# Start of GIVEN INFORMATION

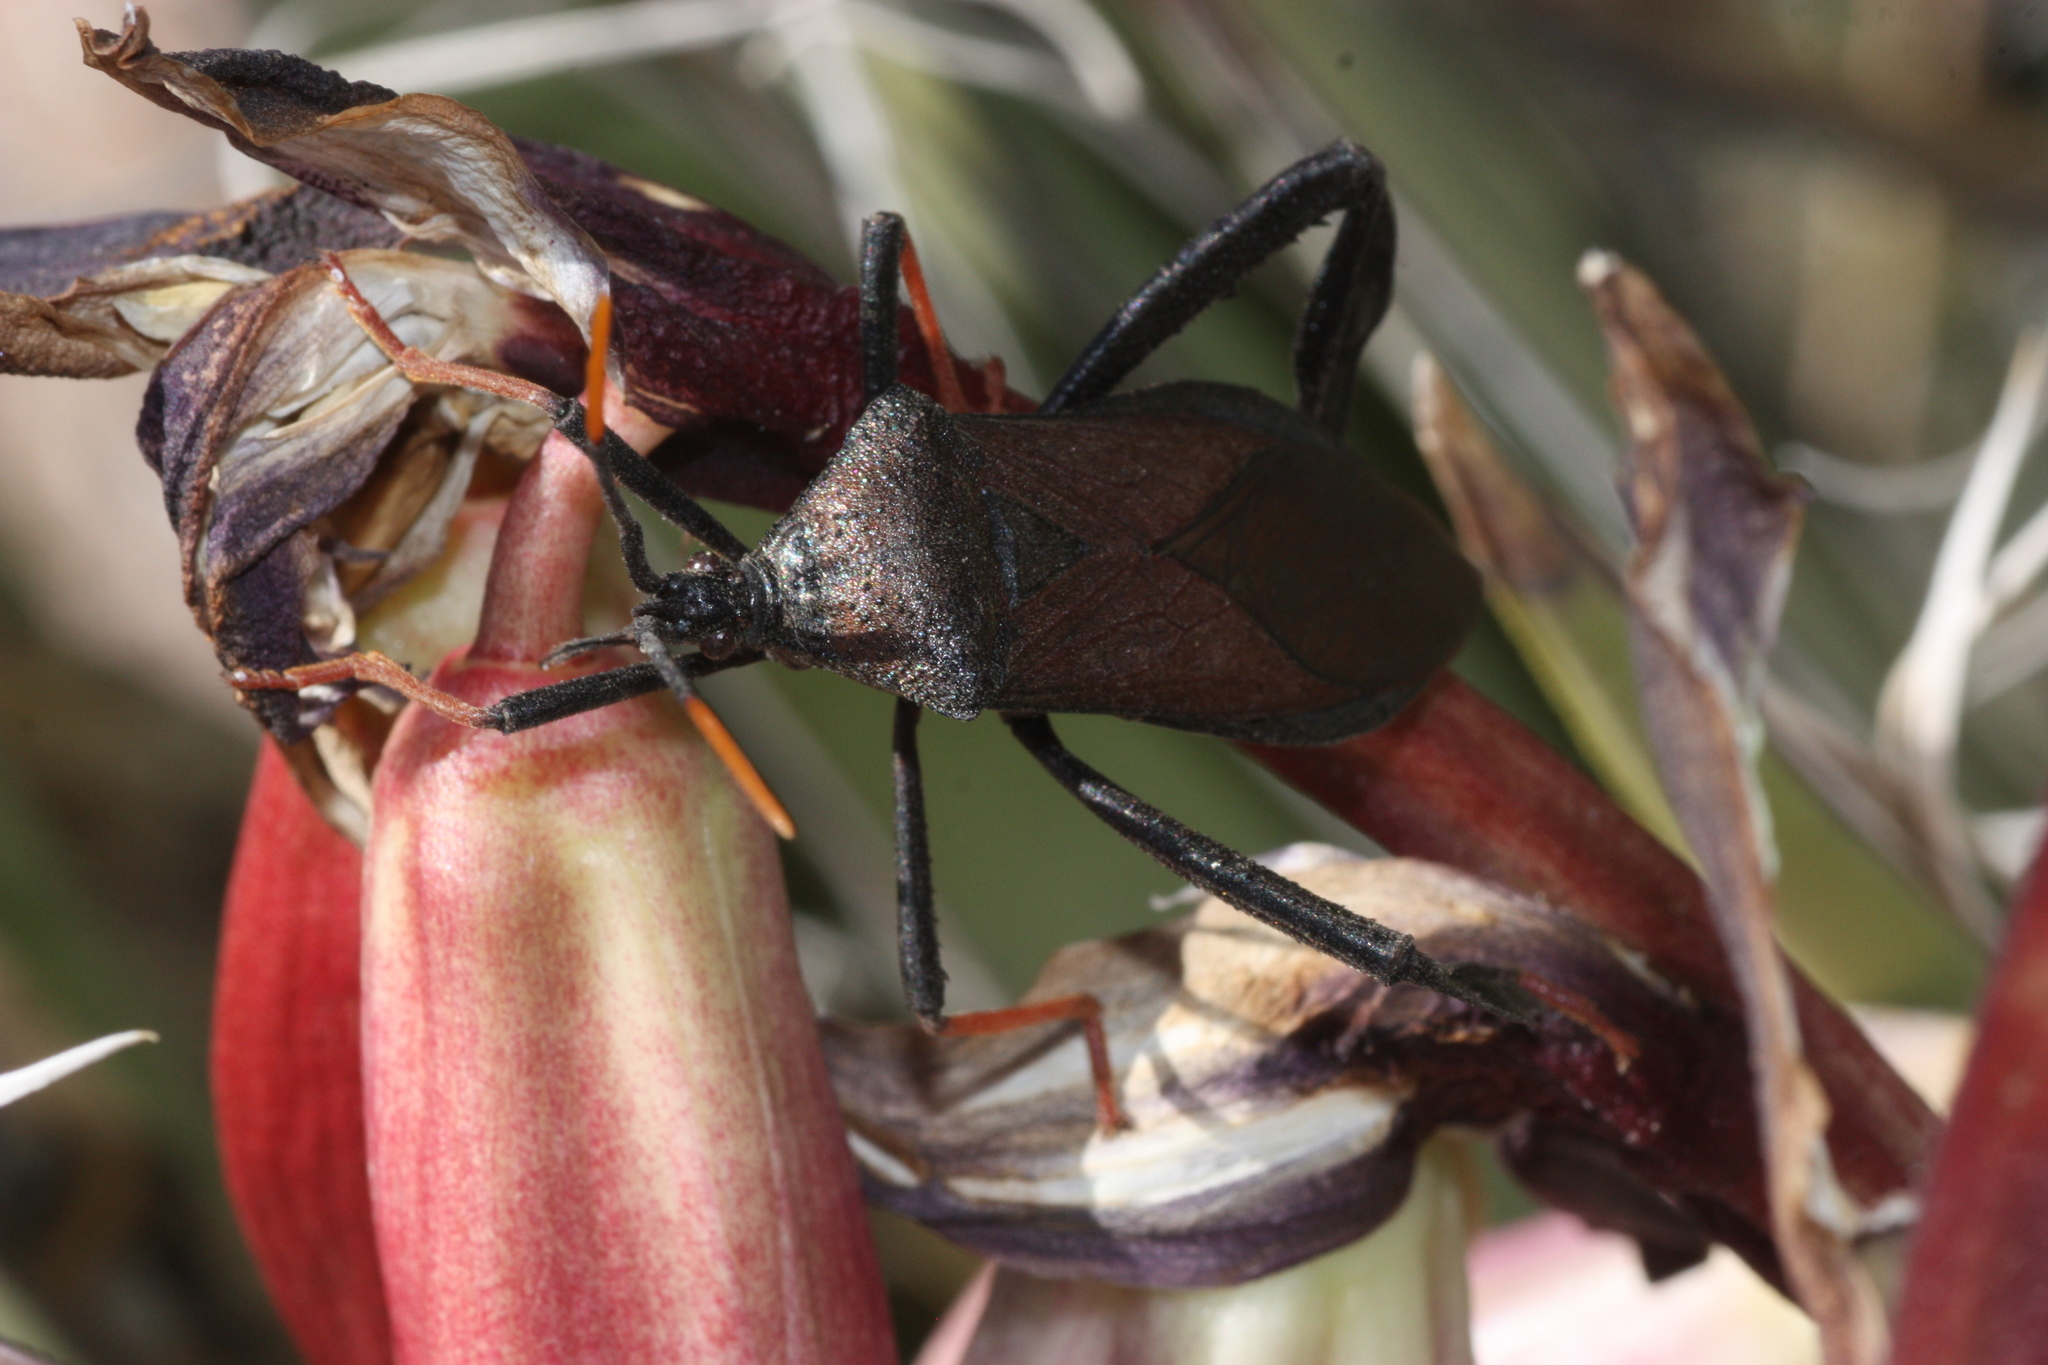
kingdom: Animalia
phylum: Arthropoda
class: Insecta
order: Hemiptera
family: Coreidae
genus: Acanthocephala
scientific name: Acanthocephala thomasi
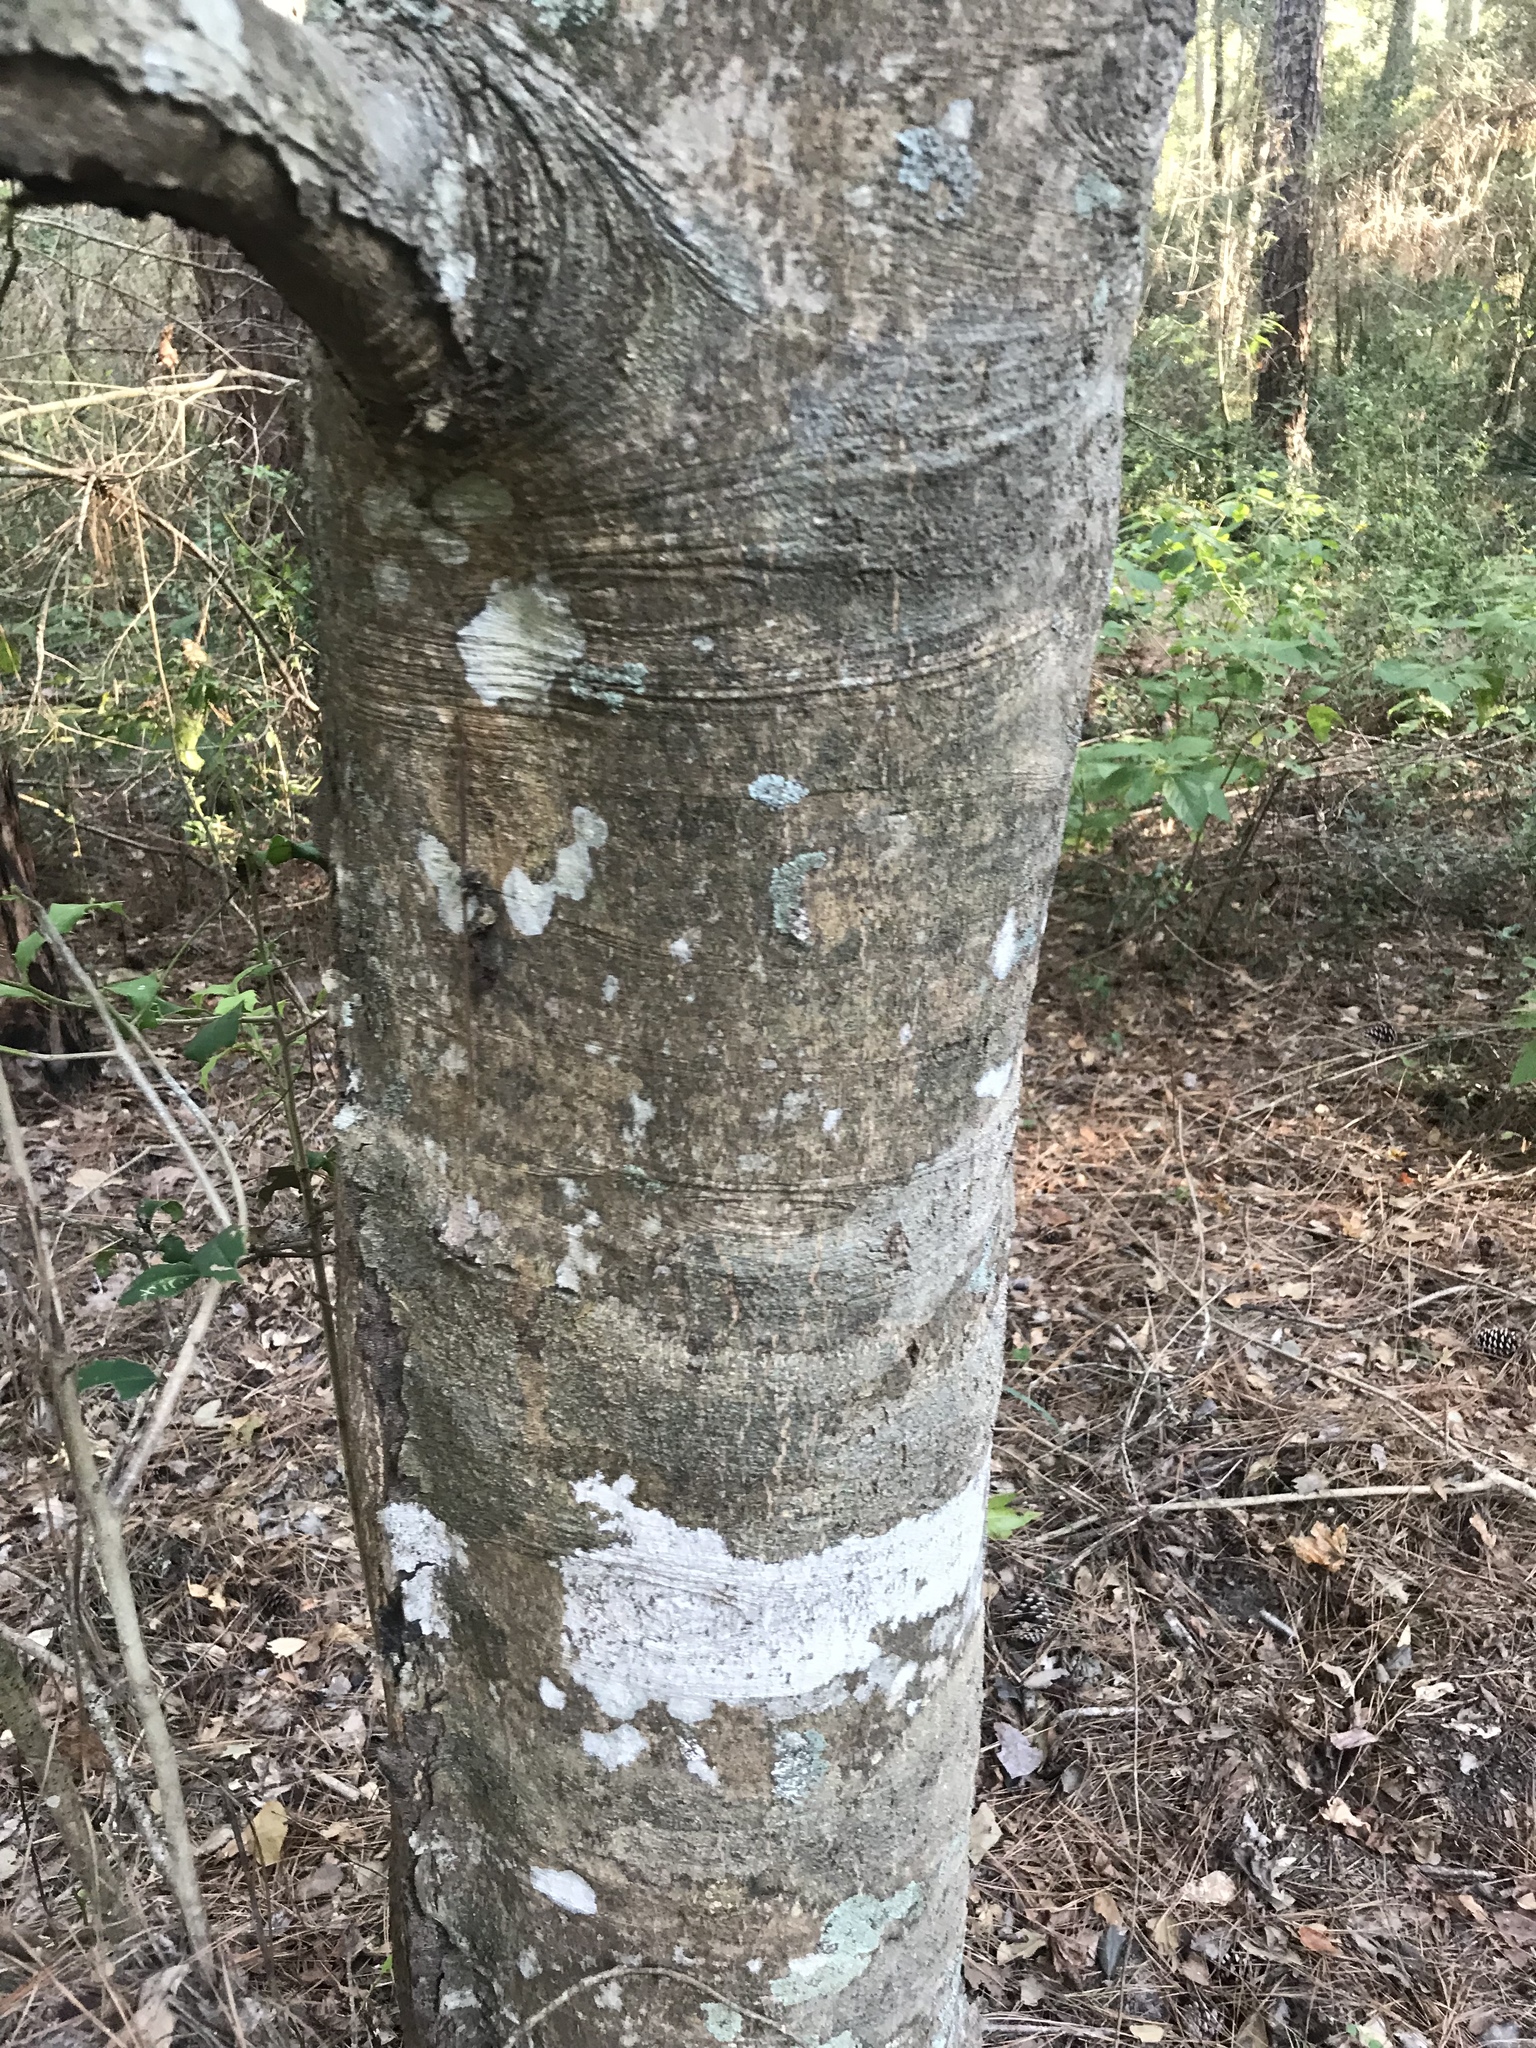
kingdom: Plantae
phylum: Tracheophyta
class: Magnoliopsida
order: Aquifoliales
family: Aquifoliaceae
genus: Ilex
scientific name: Ilex opaca
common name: American holly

# End of GIVEN INFORMATION

_REQUIRED WORK_.
Rewrite the listing with every occurrence of "scientific name" replaced by "binomial name", keeping all other text unchanged and leaving out the pictures.

_EXERCISE ANSWER_.
kingdom: Animalia
phylum: Arthropoda
class: Insecta
order: Hemiptera
family: Coreidae
genus: Acanthocephala
binomial name: Acanthocephala thomasi
kingdom: Plantae
phylum: Tracheophyta
class: Magnoliopsida
order: Aquifoliales
family: Aquifoliaceae
genus: Ilex
binomial name: Ilex opaca
common name: American holly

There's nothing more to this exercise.